The first line of the newly created archive contains the root folder “/”. This option is not suitable, therefore, I supplement the code by scanning the contents of the folder and add it individually to the archive, having previously sorted it.

Finally, we managed to achieve the same file size, a uniform look of directories, but this is not all. Files and directories, with the exception of manifest.json and respoitories, in the archive must have st_atime attributes, st_mtime equal to st_ctime. For manifest.json and respoitories files, the st_atime, st_mtime, and st_ctime attributes must be dated to the beginning of the 1970-01-01 00:00 era. All dates must be set according to the time zone, respectively. Since I carried out all the work in mac os, I noticed one difference. When saving the image to Linux, the list of files in the archive looked like this:

Unlike the list at the beginning of the article, on Linux, the archive is saved with the numeric-only flag. There are two variables in the tarinfo object responsible for this, tarinfo.uname and tarinfo.gname. And the second problem with mac os is the lack of a root group, it is fixed using the tarinfo.gid variable in the same tarinfo object. Well, everything seems to be creating an archive

For all files, the hash converges, the names of directories and files are the same, the attributes st_atime, st_mtime and st_ctime converge with the original, the rights to the files are exactly the same. Opening both archives in a hex editor I saw a slight difference:

The upper window is the original, the lower archive I have collected.

Understanding the tar format. After the directory name is the value of the rights to the file (orange rectangle). The difference is that information about the object being added to the archive is not added to the directory rights. A value of 40755 indicated in the rights indicates that this is a directory with permissions of 755, and 100644 is a file with permissions of 644. The red rectangle is magic-string and judging by the tarfile code, magic-string ustar \ 000, it is used only in PAX and USTAR formats. The PAX format does not fit at all, it uses a special kind of header. The blue rectangle is a check sum, and it differs due to the use of different formats for writing rights to a file and magic-header.

I switch the archive format to USTAR, but it’s not clear what to do with recording file permissions. Here and here, magic is happening for me, I have never worked with the octal system and I don’t understand why the ampersand is needed here (can anyone share their knowledge in the comments). I had to add several prints to see what data arrives with arguments and what data is used to form the archive block.
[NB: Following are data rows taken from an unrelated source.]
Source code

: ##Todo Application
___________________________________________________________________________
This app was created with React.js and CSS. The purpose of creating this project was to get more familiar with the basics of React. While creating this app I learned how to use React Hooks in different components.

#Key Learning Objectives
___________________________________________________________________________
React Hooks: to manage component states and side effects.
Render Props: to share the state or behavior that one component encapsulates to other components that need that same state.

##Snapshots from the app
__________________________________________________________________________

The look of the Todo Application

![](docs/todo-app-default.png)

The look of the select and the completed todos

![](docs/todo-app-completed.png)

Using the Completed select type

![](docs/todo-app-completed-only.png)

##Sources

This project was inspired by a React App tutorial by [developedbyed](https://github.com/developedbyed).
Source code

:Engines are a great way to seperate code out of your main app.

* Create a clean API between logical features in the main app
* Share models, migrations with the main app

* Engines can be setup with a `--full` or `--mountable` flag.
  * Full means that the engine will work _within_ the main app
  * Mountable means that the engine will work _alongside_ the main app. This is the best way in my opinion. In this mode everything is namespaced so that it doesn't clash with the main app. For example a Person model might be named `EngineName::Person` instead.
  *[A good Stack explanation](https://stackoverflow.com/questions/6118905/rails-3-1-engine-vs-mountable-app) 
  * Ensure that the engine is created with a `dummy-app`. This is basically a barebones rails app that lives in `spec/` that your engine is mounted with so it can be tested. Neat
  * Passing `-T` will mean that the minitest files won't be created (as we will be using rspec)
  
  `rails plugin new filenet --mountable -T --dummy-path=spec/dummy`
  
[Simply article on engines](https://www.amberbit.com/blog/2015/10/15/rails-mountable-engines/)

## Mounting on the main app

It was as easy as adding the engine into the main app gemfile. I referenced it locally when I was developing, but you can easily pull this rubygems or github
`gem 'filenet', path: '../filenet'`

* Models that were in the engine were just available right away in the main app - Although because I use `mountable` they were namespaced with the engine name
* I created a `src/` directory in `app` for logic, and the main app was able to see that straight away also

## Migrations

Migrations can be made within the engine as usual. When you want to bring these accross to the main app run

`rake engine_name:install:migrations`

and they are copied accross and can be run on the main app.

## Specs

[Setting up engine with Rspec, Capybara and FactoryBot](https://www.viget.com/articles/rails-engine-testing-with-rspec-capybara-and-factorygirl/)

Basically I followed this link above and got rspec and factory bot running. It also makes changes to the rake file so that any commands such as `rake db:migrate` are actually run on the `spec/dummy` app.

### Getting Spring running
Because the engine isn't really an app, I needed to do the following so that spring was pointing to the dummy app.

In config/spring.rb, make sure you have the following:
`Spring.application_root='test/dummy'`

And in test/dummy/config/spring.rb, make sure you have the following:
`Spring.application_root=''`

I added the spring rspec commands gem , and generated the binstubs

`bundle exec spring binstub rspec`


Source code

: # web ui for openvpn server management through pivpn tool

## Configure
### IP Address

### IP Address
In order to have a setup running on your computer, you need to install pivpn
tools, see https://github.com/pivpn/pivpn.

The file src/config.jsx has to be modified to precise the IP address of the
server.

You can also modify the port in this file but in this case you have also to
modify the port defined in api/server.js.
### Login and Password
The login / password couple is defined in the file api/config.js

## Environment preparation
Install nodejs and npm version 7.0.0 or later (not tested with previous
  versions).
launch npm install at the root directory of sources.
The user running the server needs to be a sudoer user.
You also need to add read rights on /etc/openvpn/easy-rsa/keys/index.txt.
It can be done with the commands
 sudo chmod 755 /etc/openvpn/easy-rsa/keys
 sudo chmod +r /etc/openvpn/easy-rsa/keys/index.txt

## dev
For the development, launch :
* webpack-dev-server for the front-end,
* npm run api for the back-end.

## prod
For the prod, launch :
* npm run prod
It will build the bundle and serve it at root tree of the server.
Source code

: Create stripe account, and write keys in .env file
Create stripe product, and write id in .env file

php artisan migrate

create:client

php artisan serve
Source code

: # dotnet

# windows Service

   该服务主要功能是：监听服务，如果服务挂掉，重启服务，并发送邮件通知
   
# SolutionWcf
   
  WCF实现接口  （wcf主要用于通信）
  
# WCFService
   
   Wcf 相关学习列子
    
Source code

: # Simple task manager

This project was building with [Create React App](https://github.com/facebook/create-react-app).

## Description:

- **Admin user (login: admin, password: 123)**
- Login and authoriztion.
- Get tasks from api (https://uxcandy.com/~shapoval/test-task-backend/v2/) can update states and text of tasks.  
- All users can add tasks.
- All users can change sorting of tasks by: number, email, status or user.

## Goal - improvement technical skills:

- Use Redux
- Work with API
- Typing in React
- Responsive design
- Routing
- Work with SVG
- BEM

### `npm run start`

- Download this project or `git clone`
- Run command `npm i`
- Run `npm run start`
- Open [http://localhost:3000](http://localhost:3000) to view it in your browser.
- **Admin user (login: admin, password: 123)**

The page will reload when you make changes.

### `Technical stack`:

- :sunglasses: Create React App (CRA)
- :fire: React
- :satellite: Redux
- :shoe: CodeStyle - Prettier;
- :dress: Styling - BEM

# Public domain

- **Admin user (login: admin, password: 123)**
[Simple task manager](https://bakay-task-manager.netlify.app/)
Taking an integer from the second position of the data block, it was 16877, and leading it to the octal calculus, it turned out that this value is 0o40755, which is exactly what I need. Just overriding the get_info and _create_header functions, deleting & 0o7777 from them (nothing else occurred to me), I managed to collect a tar archive with a sha256 hash that coincided with the original one.

P.S. While writing an article, the image of ubuntu was updated: 18.04 on hub.docker.com. So I had to download the image on Digest. The hash sums no longer match the original due to the fact that Digest was written instead of the tag, otherwise they were identical images.

The second discovery for me was the absence of a repositories file in the archive when saving an image with a missing tag using the docker save command.